Including a very familiar statue. It stood in a nave at the end of the room, away from the garden and the moonlight. It stood no more than three feet in height, but was mounted on a pedestal, so that it was eyelevel with Gallowglass, though she refused to meet its blind, staring gaze. She couldn’t help but draw close to it, despite the warnings which pealed in the depths of
her mind. She’d never been able to resist the pull of the goddess.
She traced the curve of the statue’s features with her fingers, following the path the carver’s chisel had taken, in the dim dusty reaches of the past. The statue was old, older than anything else in du Nord’s home, but she recognized it well enough. It was smaller than her mother’s, but that didn’t make it any friendlier looking.
Then, a woman with the head of a cat wasn’t going to look anything but unfriendly, as far as Gallowglass was concerned. ‘Which one are you supposed to be?’ she murmured, ‘Bast? Ubaste? Baset? Maybe even Sekhmet, innit?’ The statue didn’t answer, for which she was thankful. They were all one and the same, anyway, no matter what Herodotus said. She closed her eyes, fingers still pressed to the statue’s muzzle.
She could almost smell the spices and incense of the ancient tunnels beneath Bubastis, where she’d been born and raised, before the War had driven them to Cairo, and the safety of its teeming streets. Too, she could smell the acrid stink of cats and worse things, creeping through the ill-lit depths, on four legs as well as two. She could hear the clash of cymbals and the high, thin whine of reed flutes as shadowy shapes capered beneath the ambivalent gazes of Wadjet-Bast and her sister-consort, Sekhmet, the Lady of Slaughter. Cats had no king, despite the folktale. Only queens. A queen might have many toms, but a tom, only one queen.

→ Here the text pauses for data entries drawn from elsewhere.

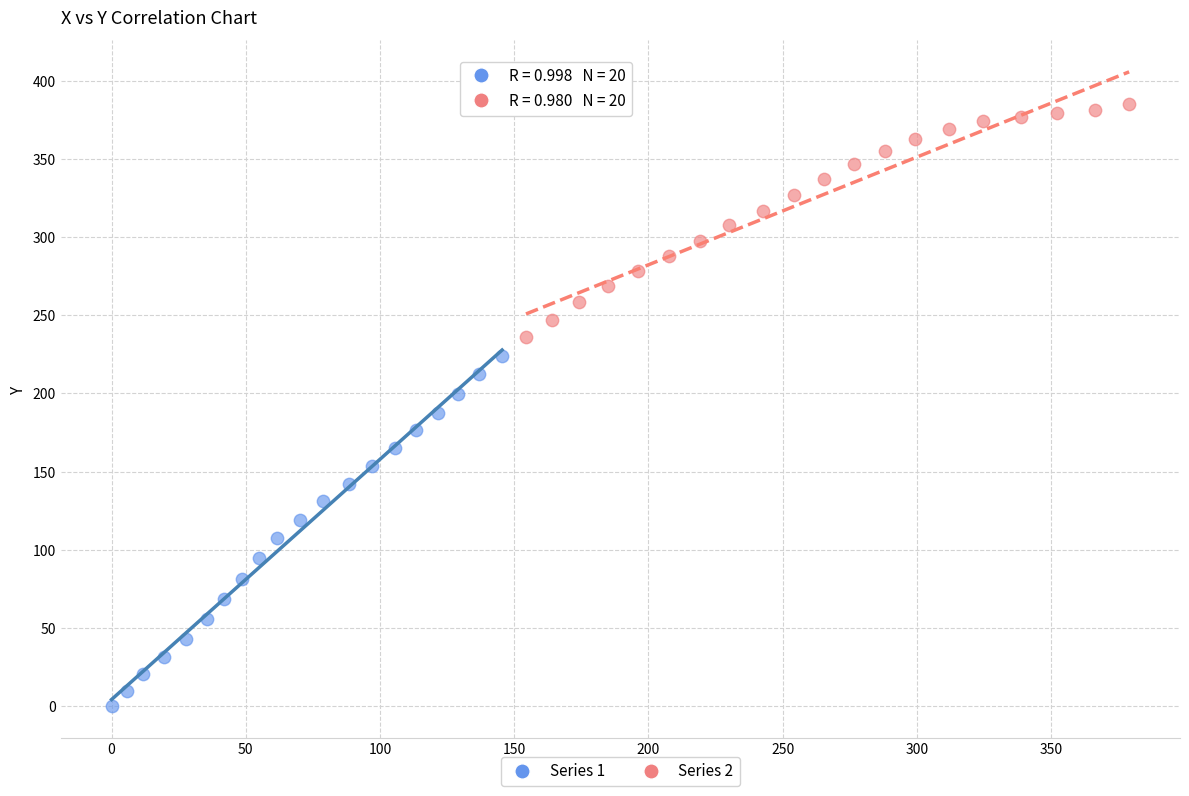

Which series contains the highest Y value?

Series 2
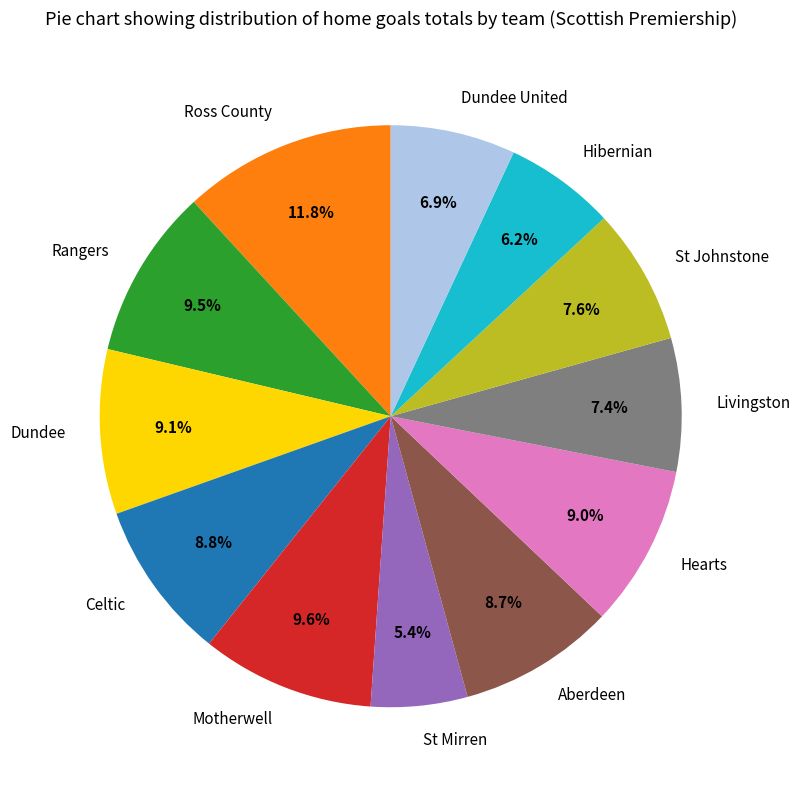

Between Hibernian and Aberdeen, which is larger?

Aberdeen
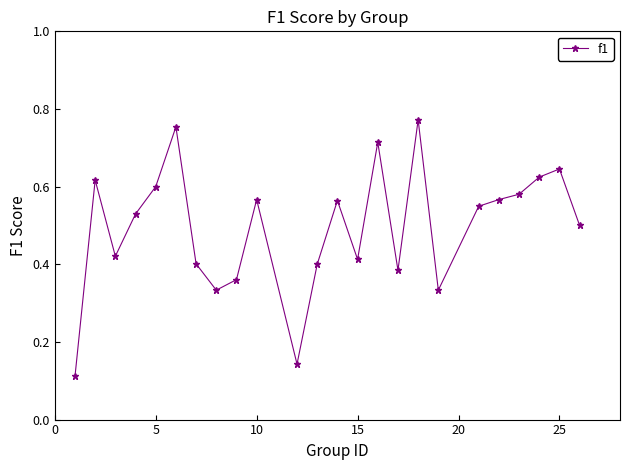

True or false: the data has more than 2 interior local peaks.

True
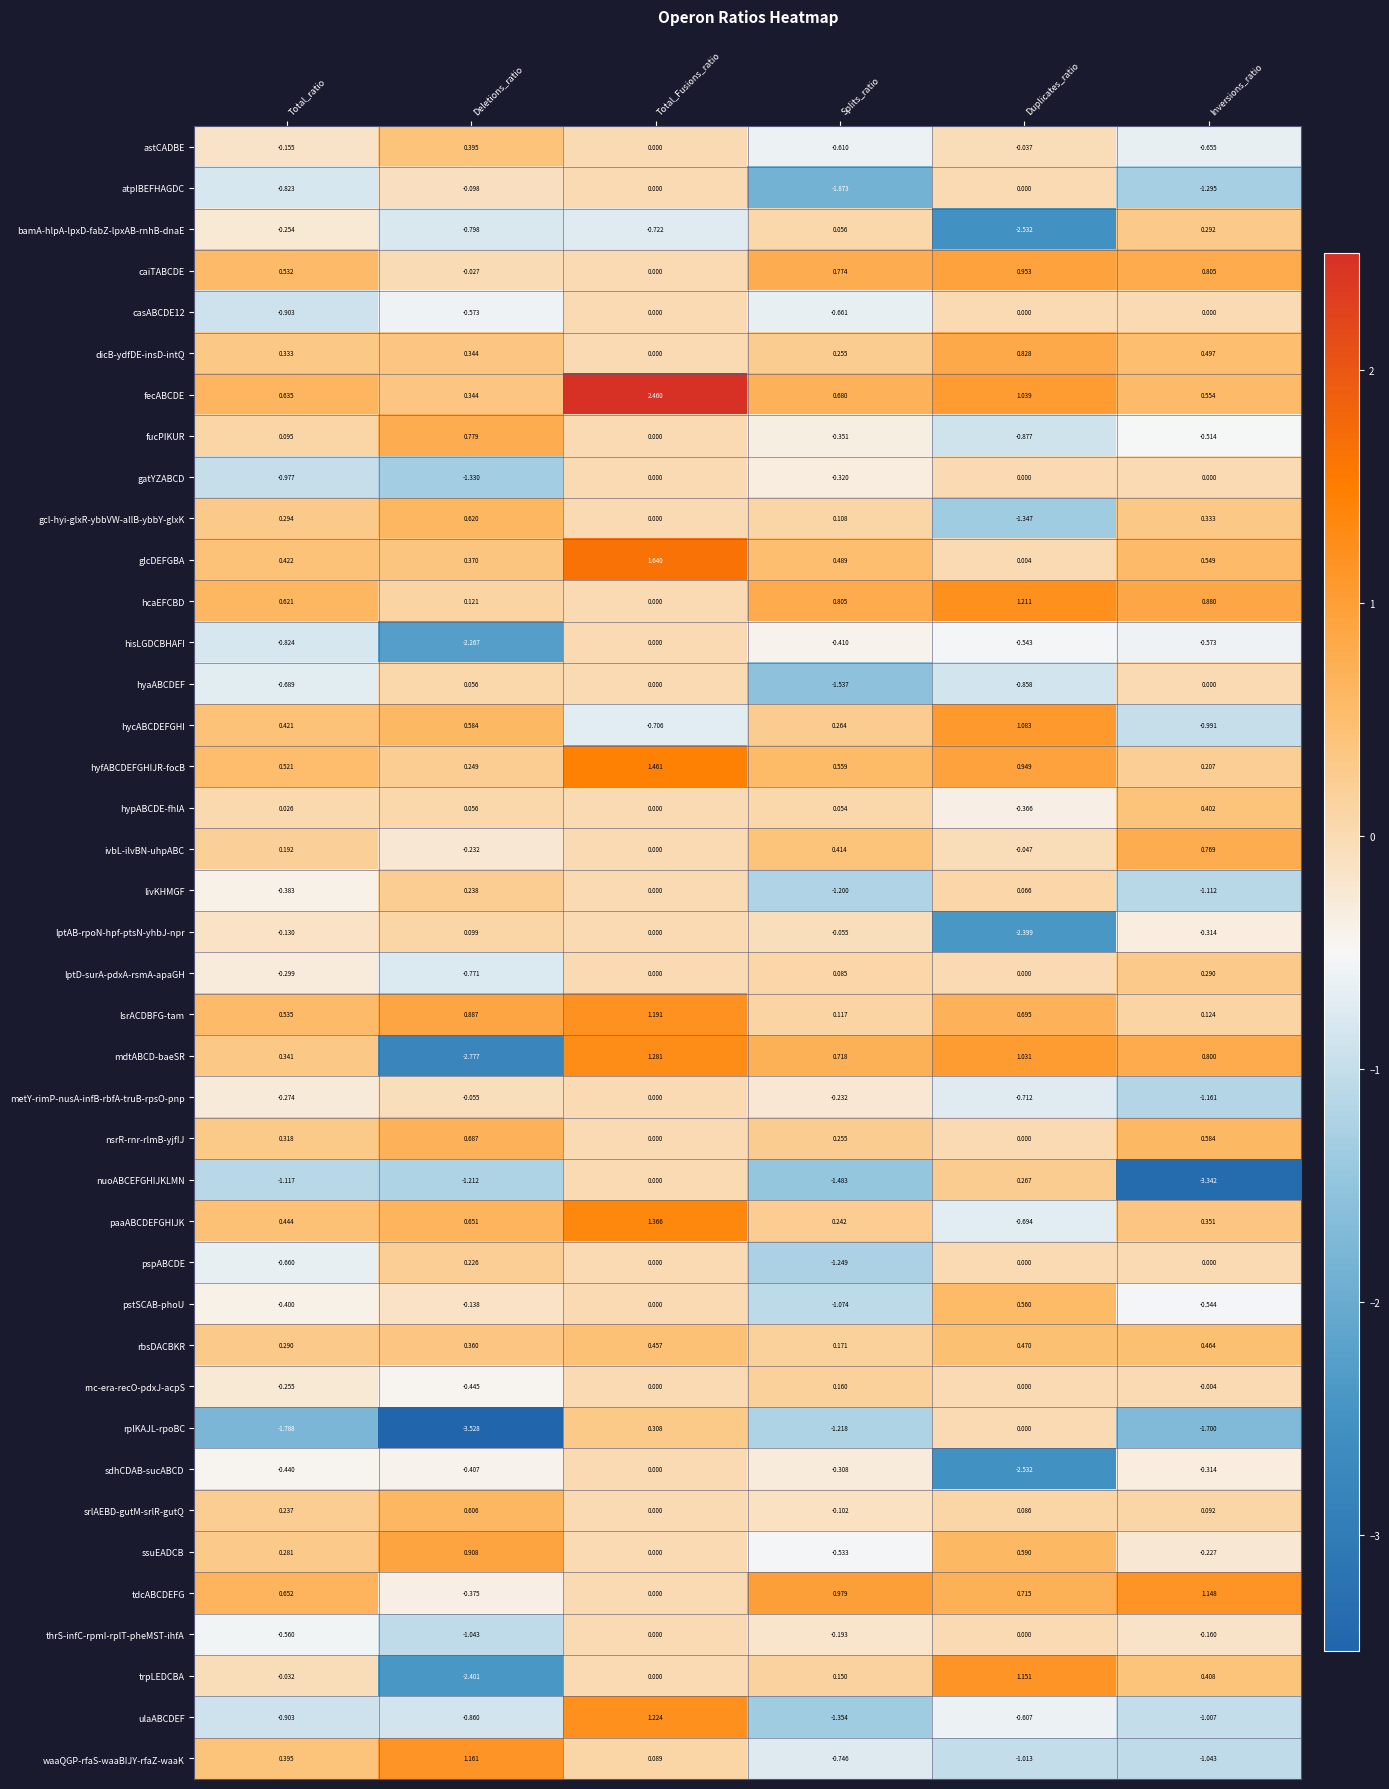

At which category does the chart reach its peak across all series?

Total_Fusions_ratio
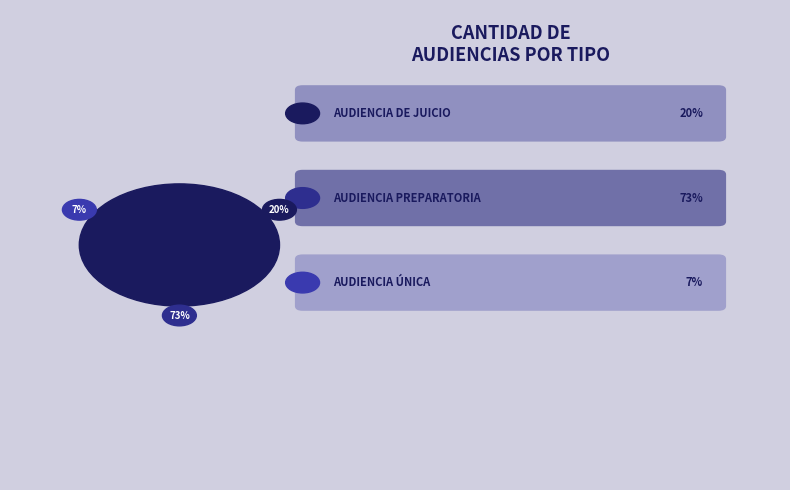

Which has a higher value, Audiencia Única or Audiencia De Juicio?

Audiencia De Juicio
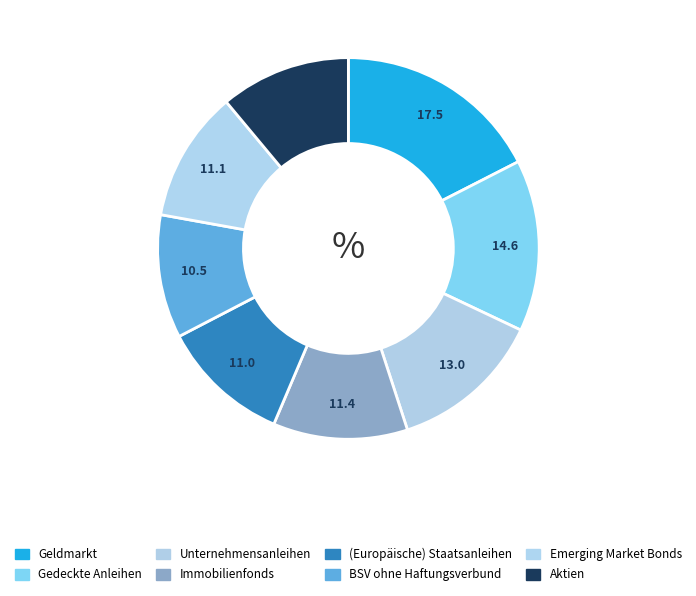

How many slices are in this pie chart?

8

Her fingers stopped moving. The statue felt warm to the touch, and the smells grew stronger, as if she were there once more in the incense-choked corridors that wound beneath the House of Bast. She heard the rustle of the deep rivers that carved eternal roads in the groaning body of Geb, hidden from the cosmic judgement of Neuth, and the creak of the festival barges which prowled the sea of night. She felt the rough rasp of tongues and the caress of the basalt talons of Maahes, as the Scarlet Lord gave her his blessing, as kinsman, uncle and tutor. Her free hand reached up, touching the place where he’d marked her, and she could still feel the pain of his gentle touch.